Premier axe, la France doit se positionner comme un hub de création pour l’IA générative. Le président de la République a annoncé à Vivatech en juin le lancement d’un Grand Challenge autour des modèles fondationnels, pour faire émerger et accompagner les pépites parmi les acteurs ayant développé une expertise, comme la toute récente startup Mistral – exemple de cette dynamique - qui vient d’annoncer le lancement de son propre modèle de fondation « 7B », 4 mois seulement après sa levée de fonds.

Dans cette compétition sur l’IA générative, notre pays a de réels arguments à faire valoir : le talent et les compétences de nos chercheurs et ingénieurs est reconnu, illustré par la présence de nombreux Français au sein des grands acteurs du secteur ( OpenAI, Meta ou Google ) et leur participation au lancement d’initiatives comme le projet BigScience, qui avait fait émerger le modèle de langage BLOOM avant même la sortie de ChatGPT. En outre, l’écosystème français est dynamique, comme en témoignent la création de la communauté francophone Open-LLM ou encore le lancement par l’entreprise parisienne LightOn de sa plateforme d’intégration de l’IA générative pour les entreprises, Paradigm.

Le deuxième axe consiste à disposer des moyens nécessaires et de qualité pour l’entraînement des modèles en favorisant leur mise en commun.

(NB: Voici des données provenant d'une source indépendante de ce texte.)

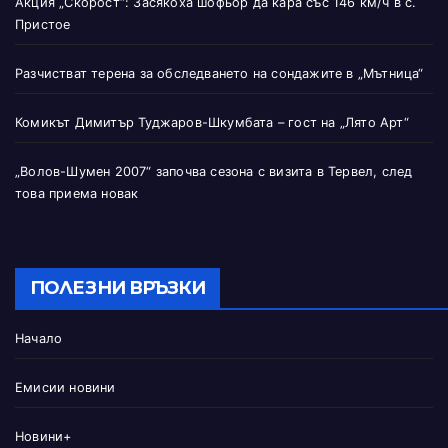
Акция „Скорост“: Засякоха шофьор да кара със 146 км/ч в с.
Пристое
Разчистват терена за обследването на сондажите в „Мътница“
Комикът Димитър Туджаров-Шкумбата – гост на „Лято Арт“
„Волов-Шумен 2007“ започва сезона с визита в Тервел, след
това приема новак
ПОЛЕЗНИ ВРЪЗКИ
Начало
Емисии новини
Новини+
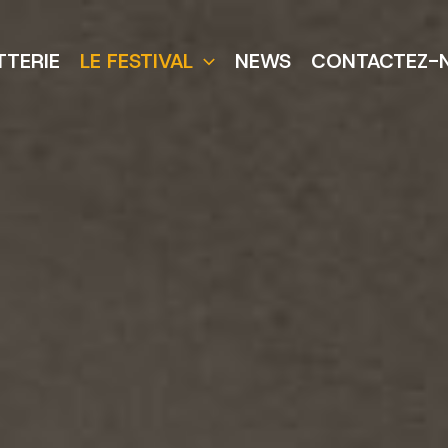
TTERIE
LE FESTIVAL
NEWS
CONTACTEZ-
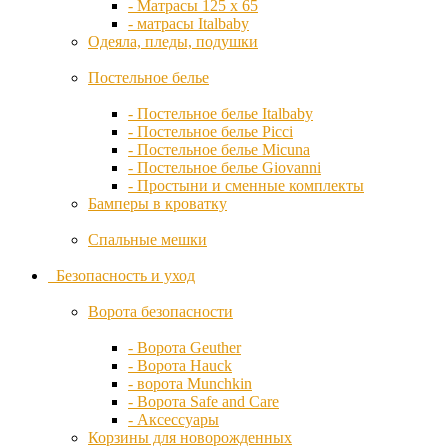
- Матрасы 125 х 65
Снегокаты
- матрасы Italbaby
IKID
Электромобили
Одеяла, пледы, подушки
Игры на улице
Игровые домики
Постельное белье
iNanny
Игровые комплексы
Песочницы
- Постельное белье Italbaby
- Постельное белье Picci
Italbaby
Показать все категории
- Постельное белье Micuna
IVI
- Постельное белье Giovanni
- Простыни и сменные комплекты
Joovy
Бамперы в кроватку
Kaiser
Спальные мешки
Kidsmill
Безопасность и уход
Kidzi
Ворота безопасности
Kiwy
- Ворота Geuther
- Ворота Hauck
- ворота Munchkin
Leander
- Ворота Safe and Care
- Аксессуары
Корзины для новорожденных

Tout d’abord en permettant aux entreprises d’accéder à de la capacité de calcul. Pour y arriver, il nous faut développer et augmenter nos capacités souveraines existantes, à travers la consolidation d’offres européennes – publiques et privées - de calcul haute performance spécialisées pour l’IA et la réservation de capacités pour les startups et acteurs émergents de l’Union européenne. Ensuite, en soutenant le développement de bases de données de qualité et la constitution d’espaces de données européens dans les secteurs stratégiques (santé, industrie, agriculture, finance, mobilité, green deal, énergie, administration publique, langage et compétence).

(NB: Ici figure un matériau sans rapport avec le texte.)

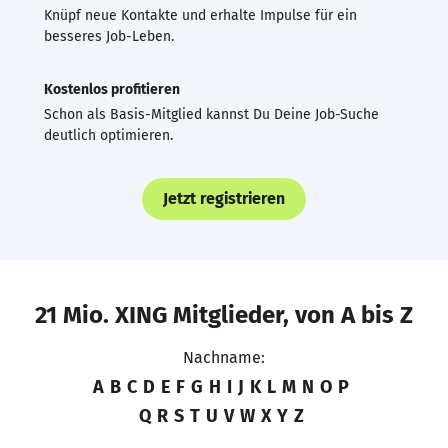
Knüpf neue Kontakte und erhalte Impulse für ein
besseres Job-Leben.
Kostenlos profitieren
Schon als Basis-Mitglied kannst Du Deine Job-Suche
deutlich optimieren.
Jetzt registrieren
21 Mio. XING Mitglieder, von A bis Z
Nachname:
A
B
C
D
E
F
G
H
I
J
K
L
M
N
O
P
Q
R
S
T
U
V
W
X
Y
Z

L’Etat s’est déjà engagé, avec le soutien aux projets de mises en commun de base de données francophones dans le cadre du traitement automatique du langage (TALN) portés notamment par la cité internationale de la langue française de Villers-Cotterêts et la mise à disposition du supercalculateur Jean Zay.

Une réglementation fondée sur le risque lié à l’utilisation de l’IA

Le troisième axe consiste à encourager le développement et l'incorporation des solutions d'IA générative au sein des modèles économiques des entreprises. Les cas d’usage des modèles génératifs permettent de nouvelles formes d’automatisation de processus jusqu’ici intellectuels avec de potentielles valorisations dans des agents conversationnels spécialisés, des modèles pour la recherche et développement biologique et médicale, le traitement automatisé de contrats ou d’analyse juridique pour les métiers du droit qui devrait permettre de consolider l’offre des « legaltech » françaises ou encore la génération d’images ou de vidéos pour les métiers créatifs.

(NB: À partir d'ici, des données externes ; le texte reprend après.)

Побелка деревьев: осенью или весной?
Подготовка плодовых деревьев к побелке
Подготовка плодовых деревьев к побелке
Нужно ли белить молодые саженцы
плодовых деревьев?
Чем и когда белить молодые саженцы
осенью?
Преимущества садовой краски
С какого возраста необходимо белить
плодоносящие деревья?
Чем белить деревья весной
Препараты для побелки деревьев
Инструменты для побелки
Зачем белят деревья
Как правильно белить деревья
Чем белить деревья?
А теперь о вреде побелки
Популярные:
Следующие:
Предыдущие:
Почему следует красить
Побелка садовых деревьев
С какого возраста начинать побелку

Nous comptons ainsi soutenir le déploiement de l’IA générative dans notre tissu économique et en particulier la mise en place de démonstrateurs d’usages sur des secteurs tels que l’automobile, l’aéronautique ou l’énergie ainsi que la formation de professionnels spécialisés afin d’accompagner les entreprises dans leur intégration.

Quatrième axe, indissociable de notre politique de soutien à l’offre, nous prônons une politique de régulation équilibrée, protectrice des droits fondamentaux et de la capacité d’innovation des acteurs, notamment dans le cadre des négociations du règlement IA européen. En particulier, du fait de l’évolution rapide des technologies d’IA, nous souhaitons privilégier une réglementation fondée sur le risque lié à l’utilisation de l’IA (désinformation, scoring social, deepfakes, etc.) et non sur la technologie elle-même. Ces principes de réglementation, pour être efficaces, devront être partagés au niveau international dans le cadre des négociations en cours du G7 qui visent à approfondir les engagements déjà pris par les acteurs américains.

Les prochains mois seront déterminants pour créer cette dynamique en France et en Europe et nous positionner résolument en acteurs de la révolution de l’IA générative. Les travaux du nouveau conseil stratégique pourront capitaliser sur les travaux engagés et les atouts de notre écosystème pour soutenir cette ambition.